The measures are among 87 amendments commissioners proposed to Stroger's $3.2 billion spending plan, his second since taking over the office from his long-serving father, John Stroger, who died in January following complications from a stroke.
Todd Stroger warned that the county must raise taxes in order to tackle the county's growing structural deficit. Officials estimate the structural deficit will hit $288 million in 2008 and grow to $1.5 billion within the next 10 years. The growing deficit is partly due to the county's decision to hold its property tax levy steady. That revenue stream represents 25% of the budget, according to Stroger.

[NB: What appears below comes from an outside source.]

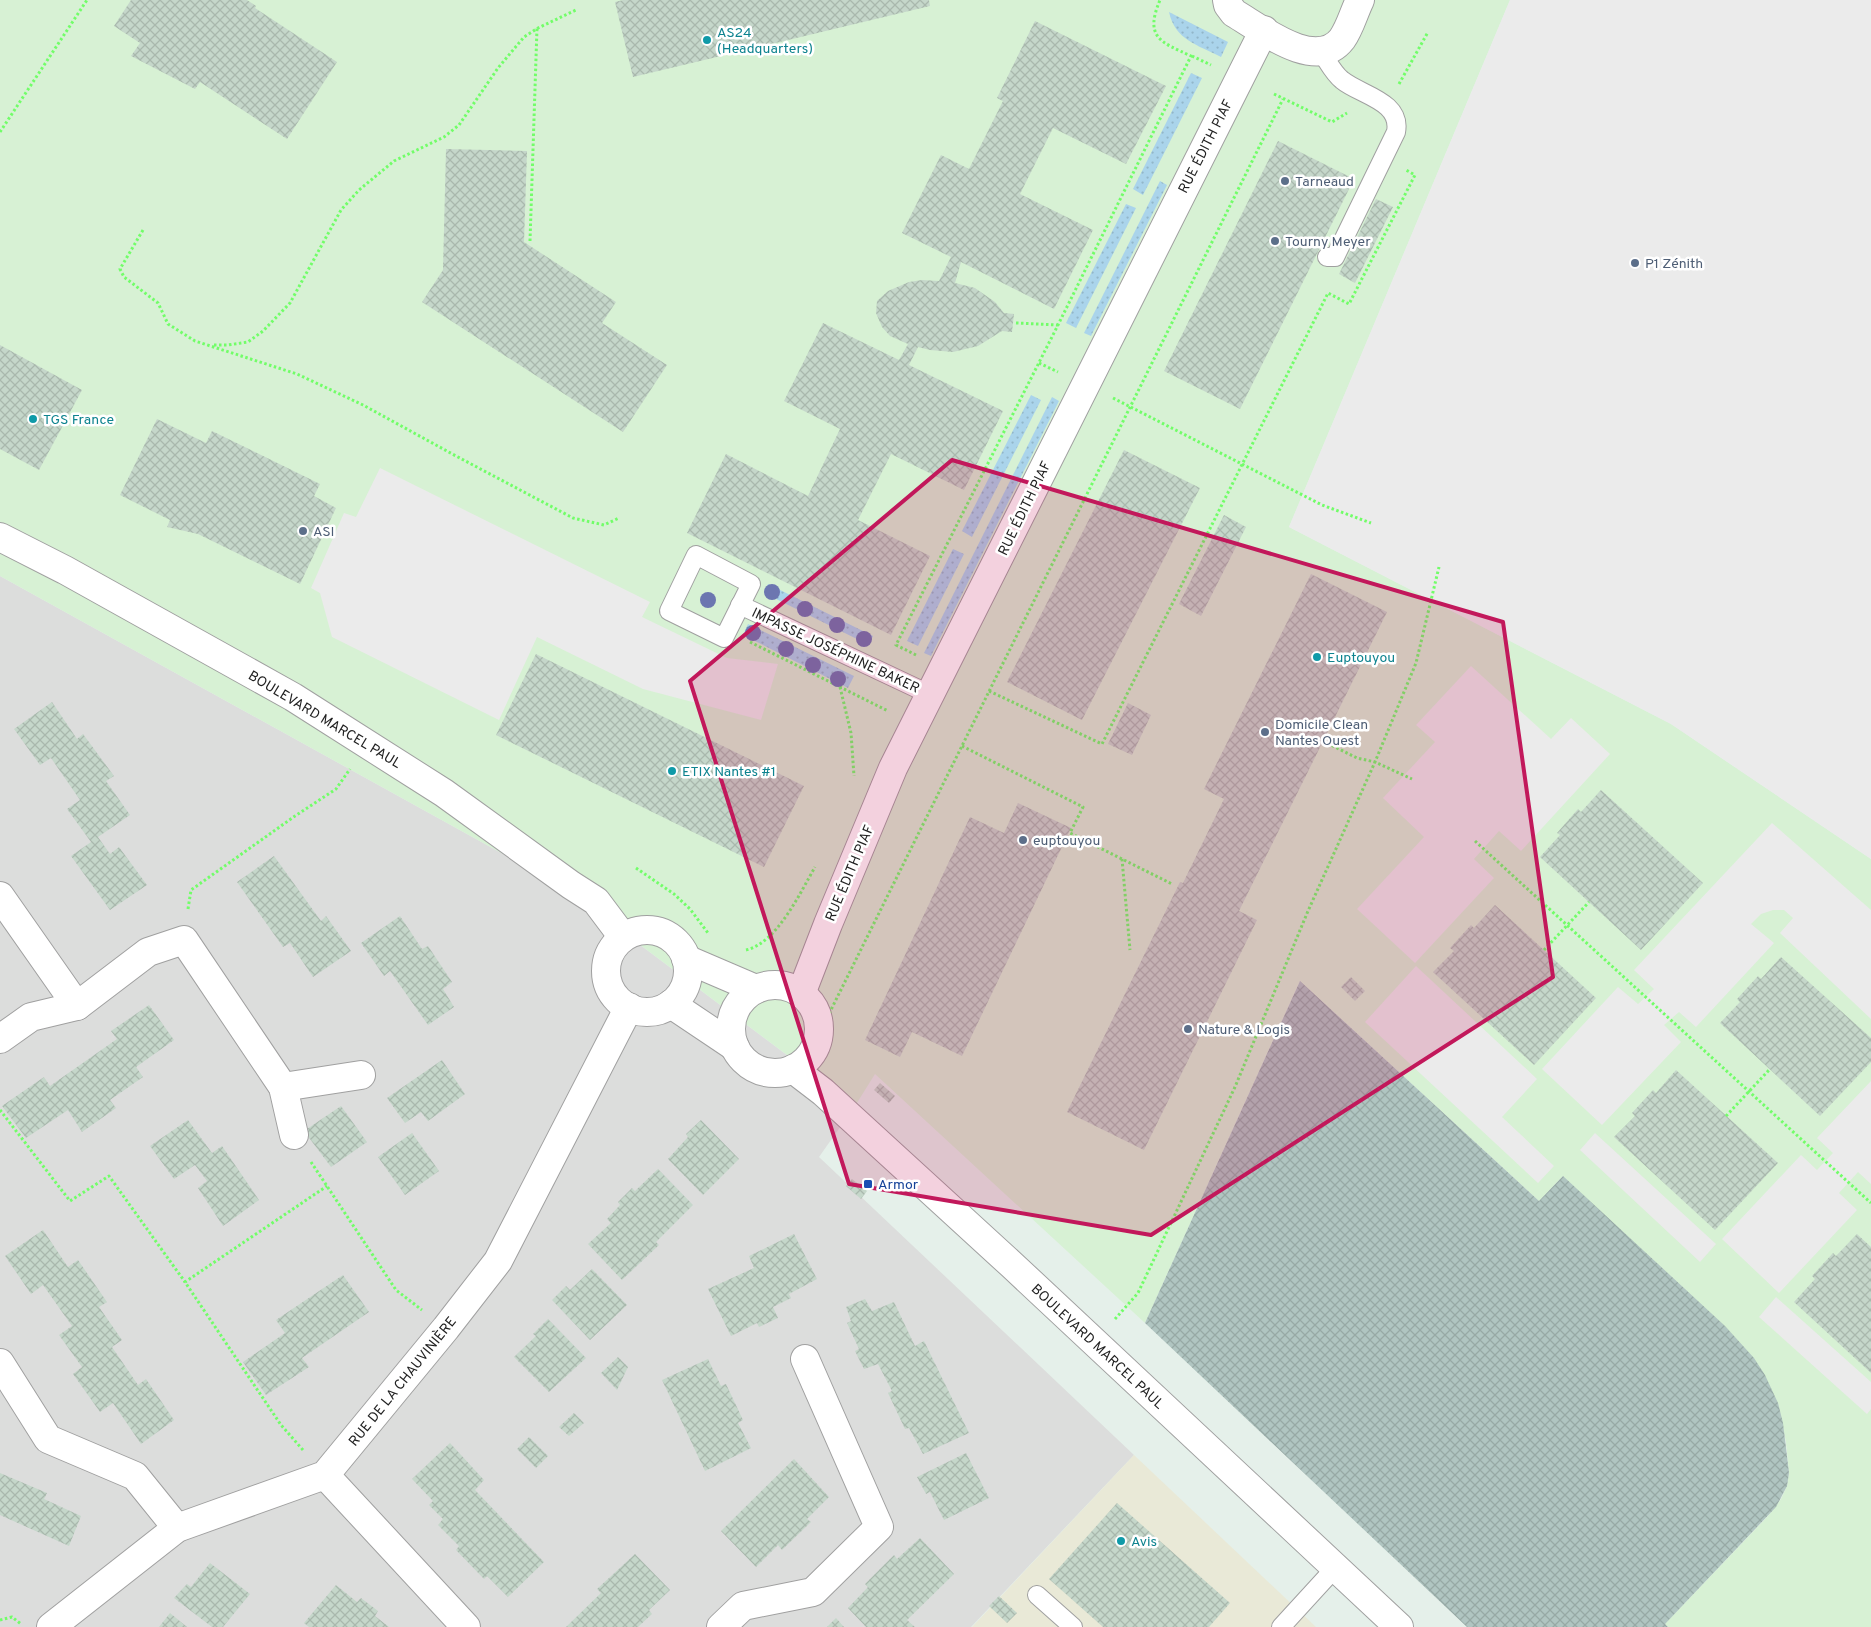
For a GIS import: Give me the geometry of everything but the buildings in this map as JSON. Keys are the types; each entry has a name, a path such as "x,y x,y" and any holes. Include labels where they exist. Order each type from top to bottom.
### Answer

"We're opposed to the unreasonable increase in the sales tax, 2% or 1.25%, because this government has failed to take seriously the need to reform," Civic Federation of Chicago president Laurence Msall said earlier this week. The federation is a business-sponsored government watchdog group. "Chicago would have the largest sales tax in the country and it would have an economic impact," he added
About one-third of Cook County's roughly $280 million deficit stems from shortfalls in its large and fiscally troubled health bureau, which operates three hospitals and 26 clinics under an $850 million budget.
After it completes budget negotiations, the board will begin debate over a measure being pushed by U.S. Sen. Richard Durbin, D-Ill., among others, to hand control of the health system over to an independent board of medical professionals.
Stroger's fiscal 2007 $3 billion budget relied on 17% across-the-board cuts to help wipe out a $500 million deficit.
If the board fails to approve new tax increases and ends up with 18% budget cuts, the county government will have been cut a total of 35% within one year, warned Commissioner Joan Murphy, the chief sponsor of Stroger's sales tax increase.
Stroger, a Democrat, has the support of a handful of commissioners, but several other Democratic members, considered advocates of reform, have joined forces with the Republican minority on the board to push for greater reforms and cuts over tax increases.